» **WHAT THIS TASK INVOLVES**
Carry on the review of Philip Roth's The Humbling from the point at which it ends.

Friday 12 January 2018

The Humbling by Philip Roth

The book may be short but the style is long: loping conversational sentences convey and dignify the story of Simon Axler, a famous actor in his middle sixties. But his abilities have deserted him: 'Something fundamental has vanished. Maybe it had to go. Things go.' And then his marriage fails and he checks into a psychiatric hospital. Later there's a liaison with a much younger woman, who was once a lesbian, and some risky sex, and the story ends in disaster. 'A man's way is laid with a multitude of traps, and Pegeen had been the last. He'd stepped hungrily into it and taken the bait like the most craven captive on earth.'

The Humbling (2009) was criticised (and ridiculed) on publication for its graphic depictions of sex between the mismatched pair. In fact the scenes are both brief and pertinent, always presenting Axler in a fresh guise: at one point 'spying, lascivious' - perhaps like the greybeards in that Tintoretto painting, Susannah and the Elders, which Brookner invokes more than once. Axler, like Brookner's George Bland or Julius Herz, both is and isn't a 'dirty old man', and this is the book's strength. Like Brookner, Roth doesn't hold back on the physical horrors of ageing, but, again like Brookner, refuses to deny his hero the gift of self-knowledge and self-awareness:
The failures were his, as was the bewildering biography on which he was impaled.

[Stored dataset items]
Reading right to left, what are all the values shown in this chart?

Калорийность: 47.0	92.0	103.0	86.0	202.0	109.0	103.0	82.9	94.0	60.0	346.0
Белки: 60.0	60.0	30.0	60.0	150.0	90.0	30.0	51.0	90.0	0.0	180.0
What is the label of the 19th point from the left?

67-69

» **REPLY**
Brookner (surprisingly?) loved her Roth. Surprising? Scarcely. We don't know whether she read The Humbling, but if she did she would have recognised thematic (stylistic too) connections with, inter alia, her own A Private View and The Next Big Thing. The Humbling is indeed a shocking read, but shocking in the best way: as in Brookner, it's the depth of the psychology, the analysis, the clairvoyance, that truly astounds and confounds the reader.